La progettazione dell’impianto elettrico utilizzatore di un magazzino è diventata una pratica professionale complessa e coinvolgente, al pari di quella di un reparto produttivo.
Anche gli impianti speciali, ovviamente, hanno dovuto supportare la rivoluzione 4.0 della supply chain: in particolare, gli impianti di trasmissione dati, sia in modalità cablata sia wireless, sono diventati protagonisti delle installazioni all’interno di un magazzino.
Infatti, com’è noto, senza le comunicazioni elettroniche l’automazione sarebbe ferma alla fine degli anni ’60 quando, cioè, il PLC entrò in fabbrica; non si parlerebbe, quindi, di Quarta Rivoluzione Industriale e di Industrial Internet of Things (IIoT), quest’ultimo l’applicazione dell’IoT al settore industriale.

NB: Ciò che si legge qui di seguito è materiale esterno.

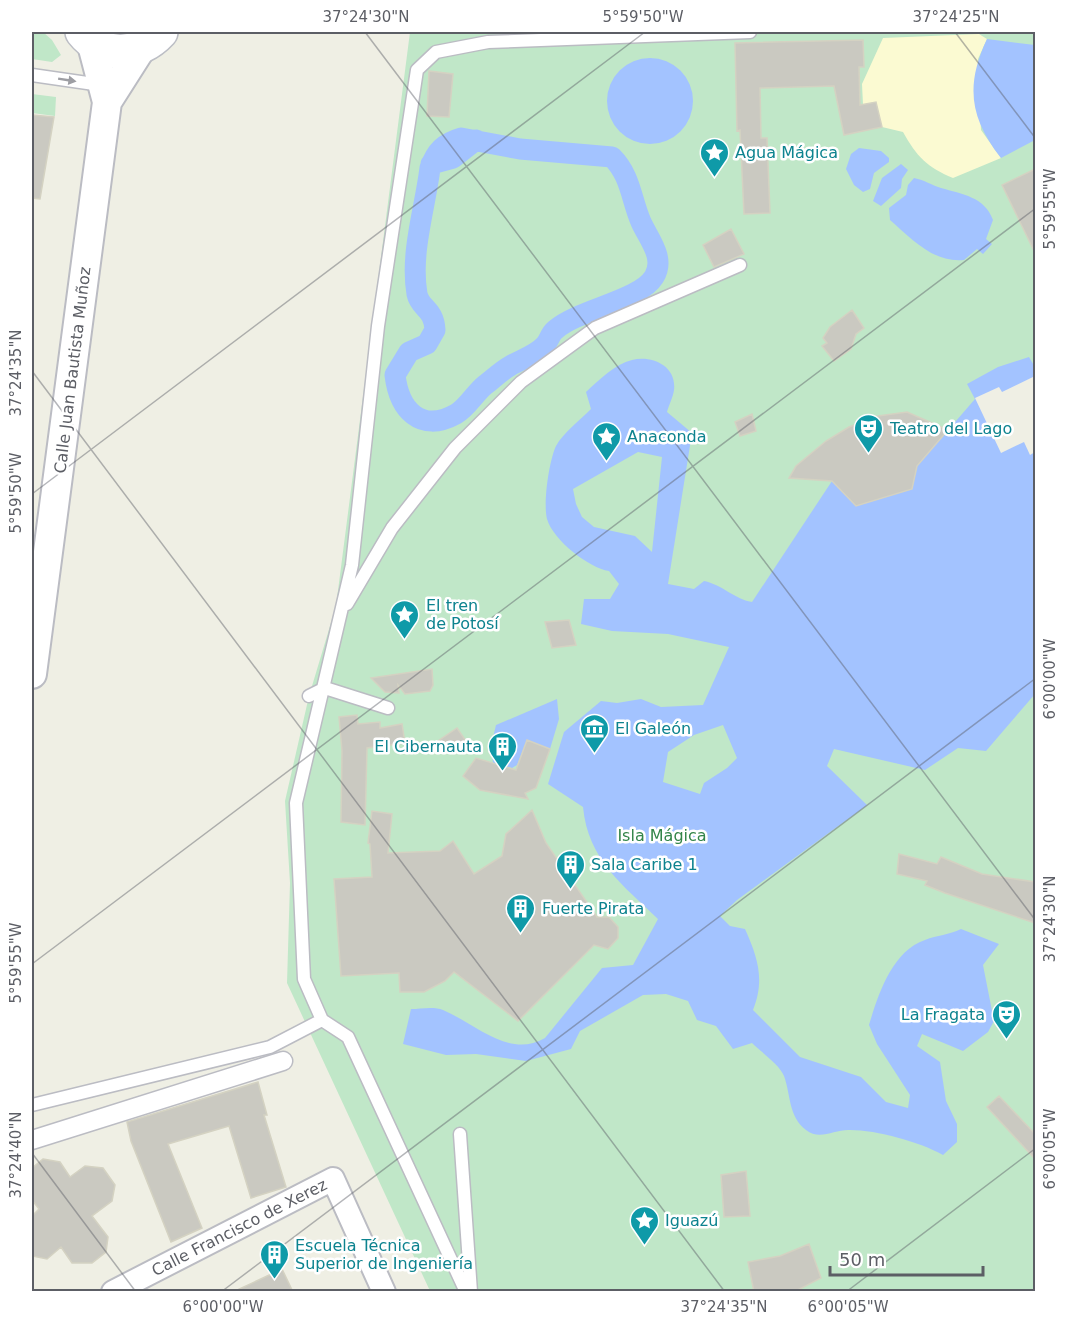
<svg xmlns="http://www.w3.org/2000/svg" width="1067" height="1323" font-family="'DejaVu Sans',sans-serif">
	<rect width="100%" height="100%" fill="#efefe4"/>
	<path fill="#c0e7c8" d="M32,32H43L52,40L61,55L52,62L32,59Z
		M410,32H1035V1291H430L287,983L290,883L285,801L309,696L336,606Z
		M32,94L56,97L55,116L32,113Z"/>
	<path fill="#fbfad2" d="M979,34L987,39L978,59L981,130L1001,158L953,178C927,167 917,157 903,132L882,127L876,102L863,105L862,84L883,38Z"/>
	<path fill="#a3c3ff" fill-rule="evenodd" d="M987,39L1035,45V140L1001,158C970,118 965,86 987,39Z
		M607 101a43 43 0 1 1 86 0a43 43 0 1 1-86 0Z
		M859,148L881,151L889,158V162L874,173L870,189L863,192L854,185L846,169L851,154Z
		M901,164L908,170L902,179L901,188L881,206L873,201L882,178Z
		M914,178C925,180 931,185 941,188C962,194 985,197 993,220L986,239L992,244L983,254L977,249L964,260C933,263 912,239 890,220L889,208L906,195L908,185Z
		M1029,357L1036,369L1035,694L986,751L958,748L925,770L834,749L827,766L867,805L737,900L720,916L730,926L745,929C758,958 765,980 753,1010L800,1057L861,1077L886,1102L908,1108L910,1095L877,1044L869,1025C878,995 892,951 925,940C937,935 949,935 961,929L999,944L983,965L994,1021L988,1032L963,1051L922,1034L917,1046L940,1062L946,1101L957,1124V1142L943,1155C920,1142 877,1130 850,1130C835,1129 820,1141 806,1130C788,1116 791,1095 784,1076C780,1065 761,1052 752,1043L733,1049L716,1026L697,1020L688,1001L666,994L643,995L580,1031L571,1049L526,1061L476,1054L446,1055L403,1044L411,1009C420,1009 434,1006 443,1010C476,1024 509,1059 545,1038L602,968L633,965L658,919C623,885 588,860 583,807L548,784L564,732L601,701L617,703L641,699L661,707L703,705L729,647L668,634L612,631L581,624L584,599H610L619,584L609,571C589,568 553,540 547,519C543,503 549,461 556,446C563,433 581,419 591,409L586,392C599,380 615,364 632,360C652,355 677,366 674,390C673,397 669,405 667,412L692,433L668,584L694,589L704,581C723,585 734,599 752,602L832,481L856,506L912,489L917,466L975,399L967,384L998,367ZM638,452L662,457L652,552L635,536L594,527L582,517L576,504L573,489ZM723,725L737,758L727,768L704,783L700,794L663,782L668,752L694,735Z
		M557,699L559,719L550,749L527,740L517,765L512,768L493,763L491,746L496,725Z"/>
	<path fill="#efefe4" d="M1035,376V452L1030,455L1024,442L1001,453L975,398L999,387L1002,392Z"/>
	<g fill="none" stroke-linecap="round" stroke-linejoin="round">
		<path stroke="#a3c3ff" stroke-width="21" d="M461,138L520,149L612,157C631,176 631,199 641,222C648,238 666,258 654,277C639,301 579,309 555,330C550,334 549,341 545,345C536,355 522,359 510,366C501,371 493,379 485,385C475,393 467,408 456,414C420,434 399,409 395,375L409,352L427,344L435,330C434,308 420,309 417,294C410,253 425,209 430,168C436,151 444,143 461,138Z
			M431,164L453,158L476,140"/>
	</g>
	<path fill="#cac9c1" stroke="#d4d2c2" stroke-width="1.5" d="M863,40L864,67H859L860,105L876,102L882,127L844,135L834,86L760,88L761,138H767L770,213L744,214L740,130L737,131L735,43Z
		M429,71L453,74L449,117L427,116Z
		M32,115L54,117L40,199L32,198Z
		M1035,169V253L1002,185Z
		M731,229L744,254L714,267L703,245Z
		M852,310L864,328L856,334L851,349L834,361L822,346L827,343L823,338L830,327Z
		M907,412L948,430L917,466L912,489L856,506L832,481L789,478L796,466L826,441L849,427L878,416Z
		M752,414L756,431L740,436L735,422Z
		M569,620L576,645L552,648L545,622Z
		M432,669L433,685L430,691L405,694L398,685L399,693L385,692L371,678Z
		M357,715L358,724L380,722V728L402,724L405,743L367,748L365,825L341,822L342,751L339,717Z
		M457,728L466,741L447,753L438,741Z
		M527,740L550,749L536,788L525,793L528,799L480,790L463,776L476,758L516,770Z
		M532,810L546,843L597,917H609L618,927V938L608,949L594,945L518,1021L454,972L445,981L424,992H400L399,973L341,976L334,879L372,877L370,844L368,843L372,811L392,814L388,853L440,851L453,841L474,874L502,856L506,834Z
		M899,854L937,864L941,857L982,874L1035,882V923L945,893L925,885L927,881L897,874Z
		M258,1082L267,1115H264L286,1187L251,1198L229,1126L168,1144L202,1228L171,1242L131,1141L127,1122Z
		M999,1096L1035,1134V1159L987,1107Z
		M43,1159L60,1162L70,1177L85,1166L103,1168L115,1185L112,1201L92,1216L108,1237L106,1252L92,1263H72L61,1247L47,1259L32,1256V1216L39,1209L32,1200V1168Z
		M746,1171L750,1216L724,1217L721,1175Z
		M809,1244L821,1278L794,1292H754L748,1262L780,1256Z
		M282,1269L293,1292H233Z"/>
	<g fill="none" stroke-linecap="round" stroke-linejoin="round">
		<defs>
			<path id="service" d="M32,75L101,85
				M347,604L392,528L455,448L521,382L595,328L740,265
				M309,696L325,688L388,708
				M32,1105L270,1047L322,1020
				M460,1134L471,1292
				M466,1292L348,1037L322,1020L304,979L296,803L352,565L378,326L417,70L436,52L488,42L750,32"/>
			<path id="pedestrian" d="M32,1140L283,1061"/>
			<path id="minor" d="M113,1292L333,1179L384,1292"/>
			<path id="tertiary" d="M91,41L107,102
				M32,674L107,102L142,47"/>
			<path id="secondary" d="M82,32C103,59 139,56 161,32"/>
		</defs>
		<use href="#service" stroke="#bbbcc3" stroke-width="15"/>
		<use href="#pedestrian" stroke="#bbbcc3" stroke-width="21"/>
		<use href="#minor" stroke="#bbbcc3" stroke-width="26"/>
		<use href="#tertiary" stroke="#bbbcc3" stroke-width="32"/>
		<use href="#secondary" stroke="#bcbec5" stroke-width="36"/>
		<use href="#service" stroke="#fff" stroke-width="12"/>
		<use href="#pedestrian" stroke="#fff" stroke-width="18"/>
		<use href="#minor" stroke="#fff" stroke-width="22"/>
		<use href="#tertiary" stroke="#fff" stroke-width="28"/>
		<use href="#secondary" stroke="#fff" stroke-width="33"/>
	</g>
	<defs><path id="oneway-solid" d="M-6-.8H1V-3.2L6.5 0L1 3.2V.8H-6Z" transform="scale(1.5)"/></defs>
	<use fill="#9d9ea3" href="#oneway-solid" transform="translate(67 80) rotate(9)"/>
	<path fill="none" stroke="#5c5e65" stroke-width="1.5" stroke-opacity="0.45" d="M365,32L1036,921M955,32L1036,139M32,371L725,1292M32,494L645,32M32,964L1036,208M32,1153L136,1292M221,1292L1036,678M846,1292L1036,1148"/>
	<defs>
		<symbol id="sight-pin" viewBox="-11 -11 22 30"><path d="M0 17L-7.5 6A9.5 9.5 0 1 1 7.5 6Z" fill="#0f9aa8" stroke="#fff"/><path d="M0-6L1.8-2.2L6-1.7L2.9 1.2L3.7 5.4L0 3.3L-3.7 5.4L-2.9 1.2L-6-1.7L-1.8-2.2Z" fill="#fff"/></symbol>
		<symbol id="theatre-pin" viewBox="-11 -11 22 30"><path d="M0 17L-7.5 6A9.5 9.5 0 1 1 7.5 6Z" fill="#0f9aa8" stroke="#fff"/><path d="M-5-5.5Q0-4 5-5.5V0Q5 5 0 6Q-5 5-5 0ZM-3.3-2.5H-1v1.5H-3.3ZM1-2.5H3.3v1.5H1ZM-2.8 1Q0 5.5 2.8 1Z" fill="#fff"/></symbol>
		<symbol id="museum-pin" viewBox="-11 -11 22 30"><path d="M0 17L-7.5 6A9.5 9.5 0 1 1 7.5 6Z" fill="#0f9aa8" stroke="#fff"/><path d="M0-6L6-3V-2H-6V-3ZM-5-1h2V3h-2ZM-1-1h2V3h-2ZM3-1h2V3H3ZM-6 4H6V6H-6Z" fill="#fff"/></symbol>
		<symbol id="building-pin" viewBox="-11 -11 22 30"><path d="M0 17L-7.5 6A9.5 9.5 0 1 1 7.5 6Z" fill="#0f9aa8" stroke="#fff"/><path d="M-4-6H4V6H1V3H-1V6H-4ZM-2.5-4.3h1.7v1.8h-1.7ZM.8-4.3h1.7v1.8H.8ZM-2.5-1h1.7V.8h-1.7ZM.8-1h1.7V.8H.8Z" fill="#fff"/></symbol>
	</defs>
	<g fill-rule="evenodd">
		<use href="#sight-pin" x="698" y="136" width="33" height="45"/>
		<use href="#theatre-pin" x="852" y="412" width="33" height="45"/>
		<use href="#sight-pin" x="590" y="420" width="33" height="45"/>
		<use href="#sight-pin" x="388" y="598" width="33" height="45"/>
		<use href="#museum-pin" x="578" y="712" width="33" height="45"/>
		<use href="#building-pin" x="486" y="730" width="33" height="45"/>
		<use href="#building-pin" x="554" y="848" width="33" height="45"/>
		<use href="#building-pin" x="504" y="892" width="33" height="45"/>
		<use href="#theatre-pin" x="990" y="998" width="33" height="45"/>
		<use href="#sight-pin" x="628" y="1204" width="33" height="45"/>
		<use href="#building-pin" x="258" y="1238" width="33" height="45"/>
	</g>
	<g text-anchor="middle" stroke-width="5" stroke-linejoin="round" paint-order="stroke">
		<g font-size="16" fill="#0d838f" stroke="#fff" text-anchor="start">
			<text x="735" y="158">Agua Mágica</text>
			<text x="890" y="434">Teatro del Lago</text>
			<text x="627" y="442">Anaconda</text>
			<text x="426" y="611">El tren<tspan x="426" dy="18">de Potosí</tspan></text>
			<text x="615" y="734">El Galeón</text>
			<text x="482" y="752" text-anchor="end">El Cibernauta</text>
			<text x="591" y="870">Sala Caribe 1</text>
			<text x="542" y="914">Fuerte Pirata</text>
			<text x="985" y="1020" text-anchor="end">La Fragata</text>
			<text x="665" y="1226">Iguazú</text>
			<text x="295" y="1251">Escuela Técnica<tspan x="295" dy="18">Superior de Ingeniería</tspan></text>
		</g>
		<g font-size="16" fill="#5c5e65" stroke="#fff">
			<text transform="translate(72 370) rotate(-83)" y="6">Calle Juan Bautista Muñoz</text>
			<text transform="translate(239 1227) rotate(-27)" y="6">Calle Francisco de Xerez</text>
		</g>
		<g font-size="16" fill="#338549" stroke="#fff">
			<text x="662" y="841">Isla Mágica</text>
		</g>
	</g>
	<rect width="1067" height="1323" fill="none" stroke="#ffffff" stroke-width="66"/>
	<path d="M830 1266v9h153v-9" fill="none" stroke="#5c5e65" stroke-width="3"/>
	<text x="839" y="1266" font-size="18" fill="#5c5e65" stroke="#ffffff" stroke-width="4.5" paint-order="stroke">50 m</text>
	<rect x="33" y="33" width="1001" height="1257" fill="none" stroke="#5c5e65" stroke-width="2"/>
	<g font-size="15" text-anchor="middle" fill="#5c5e65">
		<text x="366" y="22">37°24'30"N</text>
		<text x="643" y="22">5°59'50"W</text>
		<text x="956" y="22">37°24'25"N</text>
		<text transform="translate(1050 209) rotate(-90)" y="5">5°59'55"W</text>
		<text transform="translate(16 373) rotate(-90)" y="5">37°24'35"N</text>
		<text transform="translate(16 493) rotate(-90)" y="5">5°59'50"W</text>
		<text transform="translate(1050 679) rotate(-90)" y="5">6°00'00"W</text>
		<text transform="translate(1050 919) rotate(-90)" y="5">37°24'30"N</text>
		<text transform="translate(16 963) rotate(-90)" y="5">5°59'55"W</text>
		<text transform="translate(1050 1149) rotate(-90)" y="5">6°00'05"W</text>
		<text transform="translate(16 1155) rotate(-90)" y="5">37°24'40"N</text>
		<text x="223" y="1312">6°00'00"W</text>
		<text x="724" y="1312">37°24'35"N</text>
		<text x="848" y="1312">6°00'05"W</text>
	</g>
</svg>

Questo costituisce il cuore dell’innovazione digitale: la convergenza tra tecnologia operativa (OT) e tecnologia dell’informazione (IT). La prima si occupa dell’uso di hardware e software per monitorare processi fisici, dispositivi e infrastrutture, mentre la seconda si concentra sul controllo dei dati per garantirne riservatezza, integrità e disponibilità. Con l’integrazione IT-OT, i dati raccolti dalle apparecchiature fisiche e dai dispositivi IIoT possono essere utilizzati per identificare problemi e aumentare l’efficienza dell’intero sistema.
Nulla di tutto questo sarebbe possibile senza un’infrastruttura di rete robusta, flessibile e scalabile, capace di creare il tessuto neuronale dell’automazione avanzata. Per questo motivo, l’approccio alla progettazione della “rete di magazzino” non può più essere svolto con la stessa disinvoltura di qualche anno fa.
È necessario occuparsi del cablaggio, della distribuzione wireless, dei protocolli di rete e della relativa diagnostica, dell’integrazione dei sistemi e della sicurezza informatica. Appare evidente come ciò debba invogliare i professionisti verso team di progettazione multidisciplinari.